Text: Jeremiah 8:18-22
Some of you have heard me talk about my four friendships that began in kindergarten and that lasted through the first several years of elementary school. The five of us—Troy, Roy, Paul, Thomas, and me—were inseparable. We stuck together through thick and thin. If one of us had to put our nose in the circle drawn on the blackboard because we had ventured too far off the path from recess, we all felt the pain. If one of us was sick and missed a day of school, all of us felt sick. We celebrated one another’s successes and carried each other’s burdens—as well as five, six, seven, and eight year olds can.
----
▶ [Exercises]
(a) In the passage about the kindergarten friends, what are the names of the speaker's four friends?
(b) Go on with the passage about the kindergarten friends, writing what comes after its last sentence.
----
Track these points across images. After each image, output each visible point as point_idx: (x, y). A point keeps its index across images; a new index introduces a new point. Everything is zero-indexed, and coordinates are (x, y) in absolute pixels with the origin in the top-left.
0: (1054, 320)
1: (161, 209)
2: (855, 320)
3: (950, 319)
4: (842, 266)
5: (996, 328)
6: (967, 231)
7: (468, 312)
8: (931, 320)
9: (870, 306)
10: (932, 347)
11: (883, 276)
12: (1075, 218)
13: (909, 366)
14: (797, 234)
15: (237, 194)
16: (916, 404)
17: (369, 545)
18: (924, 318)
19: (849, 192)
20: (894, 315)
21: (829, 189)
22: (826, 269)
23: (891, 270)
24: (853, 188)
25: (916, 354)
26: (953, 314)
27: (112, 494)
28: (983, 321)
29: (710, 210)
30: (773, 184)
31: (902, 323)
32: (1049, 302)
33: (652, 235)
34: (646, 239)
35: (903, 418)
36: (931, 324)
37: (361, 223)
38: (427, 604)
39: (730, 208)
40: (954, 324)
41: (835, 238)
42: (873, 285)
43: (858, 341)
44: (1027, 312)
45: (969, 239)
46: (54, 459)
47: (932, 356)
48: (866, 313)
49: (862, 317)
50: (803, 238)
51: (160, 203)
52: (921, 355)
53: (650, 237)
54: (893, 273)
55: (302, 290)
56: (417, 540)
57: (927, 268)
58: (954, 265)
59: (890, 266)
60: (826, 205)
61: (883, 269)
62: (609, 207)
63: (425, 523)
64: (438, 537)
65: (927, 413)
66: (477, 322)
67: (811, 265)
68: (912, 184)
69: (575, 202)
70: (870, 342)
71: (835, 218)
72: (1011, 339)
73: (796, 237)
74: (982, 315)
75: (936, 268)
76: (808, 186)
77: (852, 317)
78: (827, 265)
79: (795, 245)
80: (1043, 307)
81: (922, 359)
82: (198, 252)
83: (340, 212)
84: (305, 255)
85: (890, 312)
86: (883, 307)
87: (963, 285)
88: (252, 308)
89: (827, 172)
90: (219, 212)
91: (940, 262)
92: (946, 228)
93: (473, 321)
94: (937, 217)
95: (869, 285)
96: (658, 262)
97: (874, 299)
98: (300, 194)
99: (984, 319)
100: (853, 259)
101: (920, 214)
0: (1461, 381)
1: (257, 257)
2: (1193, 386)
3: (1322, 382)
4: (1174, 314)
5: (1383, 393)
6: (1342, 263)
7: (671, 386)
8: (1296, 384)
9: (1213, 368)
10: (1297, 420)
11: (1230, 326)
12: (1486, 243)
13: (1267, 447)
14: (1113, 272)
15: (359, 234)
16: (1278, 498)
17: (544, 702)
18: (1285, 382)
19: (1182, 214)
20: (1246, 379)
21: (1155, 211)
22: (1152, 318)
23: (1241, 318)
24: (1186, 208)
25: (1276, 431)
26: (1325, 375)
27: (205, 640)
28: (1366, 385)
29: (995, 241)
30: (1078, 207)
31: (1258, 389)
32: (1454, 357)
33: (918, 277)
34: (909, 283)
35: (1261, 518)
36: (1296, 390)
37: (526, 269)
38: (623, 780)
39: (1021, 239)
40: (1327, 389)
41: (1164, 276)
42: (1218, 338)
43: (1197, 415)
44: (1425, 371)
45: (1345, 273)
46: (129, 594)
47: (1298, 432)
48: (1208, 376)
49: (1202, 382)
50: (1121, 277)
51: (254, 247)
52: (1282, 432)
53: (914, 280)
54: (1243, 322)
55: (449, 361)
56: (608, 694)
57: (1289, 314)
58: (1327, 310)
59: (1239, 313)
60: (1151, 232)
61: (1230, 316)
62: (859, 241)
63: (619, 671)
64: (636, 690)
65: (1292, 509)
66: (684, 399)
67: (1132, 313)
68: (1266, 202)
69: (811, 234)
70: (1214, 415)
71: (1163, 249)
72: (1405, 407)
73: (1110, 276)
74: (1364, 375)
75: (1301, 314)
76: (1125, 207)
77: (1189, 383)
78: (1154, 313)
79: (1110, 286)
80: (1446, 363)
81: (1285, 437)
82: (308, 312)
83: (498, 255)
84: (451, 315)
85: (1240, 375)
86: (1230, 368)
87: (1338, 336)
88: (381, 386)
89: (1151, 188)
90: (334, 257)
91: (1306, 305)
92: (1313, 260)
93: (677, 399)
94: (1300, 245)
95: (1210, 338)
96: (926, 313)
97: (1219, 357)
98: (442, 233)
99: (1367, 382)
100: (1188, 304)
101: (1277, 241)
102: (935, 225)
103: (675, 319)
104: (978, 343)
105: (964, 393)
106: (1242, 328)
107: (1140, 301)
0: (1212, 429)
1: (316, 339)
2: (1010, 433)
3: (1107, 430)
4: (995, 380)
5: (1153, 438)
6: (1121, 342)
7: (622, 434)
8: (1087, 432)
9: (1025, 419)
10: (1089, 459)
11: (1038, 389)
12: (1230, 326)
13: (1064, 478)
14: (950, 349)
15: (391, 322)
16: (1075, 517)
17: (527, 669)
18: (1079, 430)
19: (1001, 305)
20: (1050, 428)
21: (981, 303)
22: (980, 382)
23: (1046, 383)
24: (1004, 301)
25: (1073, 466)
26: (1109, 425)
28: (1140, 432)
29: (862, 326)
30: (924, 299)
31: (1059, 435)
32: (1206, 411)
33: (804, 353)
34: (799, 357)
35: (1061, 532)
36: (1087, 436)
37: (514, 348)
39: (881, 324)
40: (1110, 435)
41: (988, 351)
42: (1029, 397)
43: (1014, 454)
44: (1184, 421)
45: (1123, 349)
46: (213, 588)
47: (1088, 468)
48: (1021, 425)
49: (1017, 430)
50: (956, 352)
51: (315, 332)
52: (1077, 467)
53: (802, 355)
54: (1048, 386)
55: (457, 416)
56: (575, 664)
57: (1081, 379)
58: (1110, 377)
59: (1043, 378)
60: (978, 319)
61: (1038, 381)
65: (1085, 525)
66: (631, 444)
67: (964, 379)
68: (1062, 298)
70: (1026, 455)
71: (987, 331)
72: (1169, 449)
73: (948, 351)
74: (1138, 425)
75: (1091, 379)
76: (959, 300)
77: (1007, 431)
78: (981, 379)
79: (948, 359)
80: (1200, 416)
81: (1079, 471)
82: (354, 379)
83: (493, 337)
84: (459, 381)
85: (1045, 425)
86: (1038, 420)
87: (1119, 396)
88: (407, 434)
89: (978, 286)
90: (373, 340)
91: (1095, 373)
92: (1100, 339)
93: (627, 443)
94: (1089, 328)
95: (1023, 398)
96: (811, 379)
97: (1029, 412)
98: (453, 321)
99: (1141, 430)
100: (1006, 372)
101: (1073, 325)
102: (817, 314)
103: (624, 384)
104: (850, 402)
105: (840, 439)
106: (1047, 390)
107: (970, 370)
----
▶ [Answers by task]
(a) Troy, Roy, Paul, and Thomas.

(b)
As we aged, and I’m talking when we got to be eight and nine, our time together became more infrequent. While our connections remained strong our tradition of “play dates” seemed a bit awkward so we began drifting apart. But it was Troy and I that held the deepest connection and as a result we continued spending time together. I shall never forget the fall of our fifth grade year. Troy and I decided we would go to the Cleveland County fair together. Our first ride upon arriving was the bumper cars. We decided that we would ride in the same car rather than split up and be in different cars. We also decided that Troy would be the driver—I was young and didn’t know better yet. As the ride began, everyone’s car started moving all over the floor and bumping into one another. But not our car. No matter how hard Troy pressed the go pedal, or in which direction he turned the steering wheel (which supposedly made the car move), our car would not move. After what seemed like an eternity, but probably only a few seconds, Troy became distressed banging on the steering wheel and screaming wildly. And I did what I usually do when I get nervous—I started laughing uncontrollably. Troy and I learned a lot about each other that night at the Cleveland County fair and while bumper cars can put a stress on a friendship, it only deepened ours as we, in solidarity, demanded our tickets back from the ride operator.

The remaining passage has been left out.